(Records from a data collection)
----

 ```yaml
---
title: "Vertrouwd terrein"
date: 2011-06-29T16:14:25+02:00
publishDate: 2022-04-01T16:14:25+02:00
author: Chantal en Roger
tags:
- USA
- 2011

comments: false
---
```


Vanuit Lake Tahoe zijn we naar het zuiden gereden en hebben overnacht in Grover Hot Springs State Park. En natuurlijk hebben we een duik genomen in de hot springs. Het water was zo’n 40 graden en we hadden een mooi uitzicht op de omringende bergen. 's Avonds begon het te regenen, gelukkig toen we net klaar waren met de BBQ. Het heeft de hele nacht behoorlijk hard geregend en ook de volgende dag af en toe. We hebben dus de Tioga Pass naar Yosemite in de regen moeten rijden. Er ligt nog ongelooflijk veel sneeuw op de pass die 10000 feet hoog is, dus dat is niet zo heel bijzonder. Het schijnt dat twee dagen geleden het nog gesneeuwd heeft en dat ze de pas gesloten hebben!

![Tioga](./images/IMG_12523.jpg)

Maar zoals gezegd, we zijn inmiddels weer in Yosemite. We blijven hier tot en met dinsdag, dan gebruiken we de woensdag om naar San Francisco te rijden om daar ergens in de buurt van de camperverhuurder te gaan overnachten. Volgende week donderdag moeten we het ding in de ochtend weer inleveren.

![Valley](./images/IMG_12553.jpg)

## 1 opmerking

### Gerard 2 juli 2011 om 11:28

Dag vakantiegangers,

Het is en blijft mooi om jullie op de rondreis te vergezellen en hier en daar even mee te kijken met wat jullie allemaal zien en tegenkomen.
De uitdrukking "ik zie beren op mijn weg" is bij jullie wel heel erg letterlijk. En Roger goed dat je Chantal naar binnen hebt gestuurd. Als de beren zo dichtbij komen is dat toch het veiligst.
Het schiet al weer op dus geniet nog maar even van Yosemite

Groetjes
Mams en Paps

----

WHAT THE EXERCISE ASKS:
Repeat exactly, and only, the lines of the records above, starting with the line that contains "Het schiet al" and ending with the final line, both included.

COMPLETED EXERCISE:
Het schiet al weer op dus geniet nog maar even van Yosemite

Groetjes
Mams en Paps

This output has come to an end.